Images appear in the records below; leave them out and repeat everything else exactly.

◇ ◇ ◇ ◇ ◇

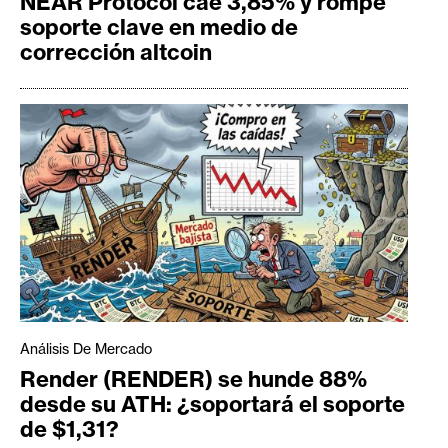
NEAR Protocol cae 3,85% y rompe
soporte clave en medio de
corrección altcoin
Análisis De Mercado
Render (RENDER) se hunde 88%
desde su ATH: ¿soportará el soporte
de $1,31?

◇ ◇ ◇ ◇ ◇

◆ ANSWER TO THE PROBLEM
NEAR Protocol cae 3,85% y rompe
soporte clave en medio de
corrección altcoin
Análisis De Mercado
Render (RENDER) se hunde 88%
desde su ATH: ¿soportará el soporte
de $1,31?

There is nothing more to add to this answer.